Et cette expérience, il veut aussi la traduire en ligne. Aux États-Unis, le site Longchamp est déjà le premier site marchand de la marque dans le monde, avec 30 à 35 % du chiffre d’affaires. Son dernier test ? Pour la fête des mères, il a envoyé à 100 clients triés sur le volet une bouteille de Pommery avec une commande. Pas simple en logistique. Et déjà, il pense à la suite : « Le champagne, c’est convenu. Par quoi pourrait-on le remplacer ? Une pâtisserie ? » Toujours cette même question : que peut-on mieux faire ? Son mantra.

 

Victoria Brito. Longchamp, New York, mardi 20 mai 2025. Crédit : Madison Voelkel / BFA 2025
Victoria Brito. Longchamp, New York, mardi 20 mai 2025. Crédit : Madison Voelkel / BFA 2025

 

Le sens du collectif comme ligne de conduite

Cette remise en question permanente, il l’applique en premier à lui-même. Il se définit comme un leader « à l’écoute ». Il marque une pause. « Rien n’est toujours tout blanc ni tout noir. Il faut écouter ce qui se passe. » D’ailleurs, il préfère les guidelines aux rules.

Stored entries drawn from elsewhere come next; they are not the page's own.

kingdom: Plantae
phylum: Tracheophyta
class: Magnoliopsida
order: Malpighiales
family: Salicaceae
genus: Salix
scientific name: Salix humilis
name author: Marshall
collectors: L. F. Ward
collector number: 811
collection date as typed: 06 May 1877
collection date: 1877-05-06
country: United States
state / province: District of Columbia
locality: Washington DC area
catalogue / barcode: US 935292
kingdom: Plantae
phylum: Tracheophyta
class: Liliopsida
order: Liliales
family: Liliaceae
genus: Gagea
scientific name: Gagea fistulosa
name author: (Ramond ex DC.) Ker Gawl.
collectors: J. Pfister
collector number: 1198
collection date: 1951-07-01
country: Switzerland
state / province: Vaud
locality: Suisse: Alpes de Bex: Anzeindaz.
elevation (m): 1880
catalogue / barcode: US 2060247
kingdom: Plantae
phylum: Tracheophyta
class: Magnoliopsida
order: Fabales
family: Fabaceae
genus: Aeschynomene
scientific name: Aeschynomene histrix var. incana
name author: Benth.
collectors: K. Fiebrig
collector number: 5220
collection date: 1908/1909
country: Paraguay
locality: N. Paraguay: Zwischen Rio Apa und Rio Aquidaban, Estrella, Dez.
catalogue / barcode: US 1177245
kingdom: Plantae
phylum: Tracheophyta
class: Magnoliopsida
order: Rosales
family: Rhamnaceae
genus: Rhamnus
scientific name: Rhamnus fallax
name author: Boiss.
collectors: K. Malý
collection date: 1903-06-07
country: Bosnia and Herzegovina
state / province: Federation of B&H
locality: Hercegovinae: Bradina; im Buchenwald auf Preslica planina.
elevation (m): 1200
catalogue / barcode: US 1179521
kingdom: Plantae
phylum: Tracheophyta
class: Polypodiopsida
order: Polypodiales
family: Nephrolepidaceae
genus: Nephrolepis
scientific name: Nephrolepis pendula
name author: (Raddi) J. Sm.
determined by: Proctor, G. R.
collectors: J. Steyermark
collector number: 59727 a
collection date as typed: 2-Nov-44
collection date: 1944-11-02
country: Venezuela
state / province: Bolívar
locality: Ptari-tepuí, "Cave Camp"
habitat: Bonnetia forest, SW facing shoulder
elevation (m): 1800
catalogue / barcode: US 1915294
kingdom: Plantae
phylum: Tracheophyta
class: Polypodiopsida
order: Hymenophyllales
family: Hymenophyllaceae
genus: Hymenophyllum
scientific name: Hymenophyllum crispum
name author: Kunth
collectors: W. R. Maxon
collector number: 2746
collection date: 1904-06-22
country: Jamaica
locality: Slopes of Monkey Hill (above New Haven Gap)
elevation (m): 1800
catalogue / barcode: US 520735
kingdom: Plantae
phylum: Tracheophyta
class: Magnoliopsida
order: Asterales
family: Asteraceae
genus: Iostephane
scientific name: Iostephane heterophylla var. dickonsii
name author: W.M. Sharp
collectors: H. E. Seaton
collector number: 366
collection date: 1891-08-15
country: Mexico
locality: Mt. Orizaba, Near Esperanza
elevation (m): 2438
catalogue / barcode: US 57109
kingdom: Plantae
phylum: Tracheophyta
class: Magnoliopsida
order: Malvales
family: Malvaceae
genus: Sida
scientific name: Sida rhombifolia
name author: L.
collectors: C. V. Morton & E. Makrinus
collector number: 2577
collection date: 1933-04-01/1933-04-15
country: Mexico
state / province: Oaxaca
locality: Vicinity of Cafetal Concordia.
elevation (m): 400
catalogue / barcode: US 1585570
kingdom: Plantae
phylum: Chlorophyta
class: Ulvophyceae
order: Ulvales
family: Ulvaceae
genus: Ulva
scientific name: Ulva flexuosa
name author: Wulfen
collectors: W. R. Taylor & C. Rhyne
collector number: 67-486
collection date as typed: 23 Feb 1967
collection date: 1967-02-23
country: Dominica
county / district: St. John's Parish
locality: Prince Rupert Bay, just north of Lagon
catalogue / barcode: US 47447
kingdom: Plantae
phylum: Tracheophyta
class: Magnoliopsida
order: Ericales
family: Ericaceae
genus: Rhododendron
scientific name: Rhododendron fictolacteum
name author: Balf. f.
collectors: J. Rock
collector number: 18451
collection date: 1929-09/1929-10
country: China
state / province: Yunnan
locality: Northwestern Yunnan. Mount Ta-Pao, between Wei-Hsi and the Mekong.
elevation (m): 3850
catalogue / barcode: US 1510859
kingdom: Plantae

Des indications plutôt que des directives. Pour rester souple. Fidèle, peut-être, à son signe astrologique : Poissons. Il pense collectif avant tout. Quand il constitue une équipe, il observe, jauge, complète. « Je prends en compte qui il y a déjà dans la boutique, quelles personnalités sont déjà là et quelle personne va s’adapter le mieux. » Ce qu’il cherche à composer, c’est un tout. « Quel est l’élément qui me manque ? Comment cette équipe peut-elle représenter l’ensemble de mes clients ? » Et de conclure, presque comme une évidence : « Il n’y a pas de traits de caractère individuels négatifs en soi. »

 

« Il y a de la place pour tout le monde dans la Maison. »

 

Une entreprise familiale qui le reste

Olivier Cassegrain n’a pas hérité de son poste. Il a d’abord fait ses armes ailleurs. Diplômé de l’école hôtelière de Glion, il est d’abord responsable de nuit au Crillon. Un poste qu’il qualifie de « très formateur ». Puis, contre l’avis de ses parents, il postule à Bora Bora, dans un resort de luxe. « Je me souviens de mon père qui me demande : "Combien ça t’a coûté d’envoyer ce CV par la poste ?" » Il rit encore. L’audace paie, il y passe six mois. « Pas aussi glamour que ça en a l’air », précise-t-il. Mais il en garde un profond respect pour l’hospitalité : « C’est très complémentaire au luxe. »

La transmission familiale, chez les Cassegrain, se fait toujours naturellement. Chacun son périmètre. Ses neveux viennent de rejoindre l’aventure, et il l’assure avec conviction : « Il y a de la place pour tout le monde dans la Maison. »

Il pense souvent à ses parents qui leur ont mis l’entreprise entre les mains, actifs jusqu’au bout. « 125 ans de cotisations à eux deux », glisse-t-il avec tendresse. Il aimerait transmettre à ses enfants ce même goût de l’effort. « Ils seraient contents de voir ce que nous sommes devenus. »

 

« Tout est fait en ce moment pour nous diviser, mais on ne peut pas être plus proche, culturellement parlant, que les Américains. »

 

Un homme en mouvement, jamais dans le passé

Son secret, au fond, est simple : il ne regarde jamais en arrière. Toujours tourné vers l’après, le mieux, le possible. Les chiffres lui donnent raison : la croissance de son business est à deux chiffres. Confiant. « Tout est fait en ce moment pour nous diviser, mais on ne peut pas être plus proche, culturellement parlant, que les Américains. » Conscient surtout que rien n’est jamais acquis. Pas même quand ça marche. Surtout pas quand ça marche.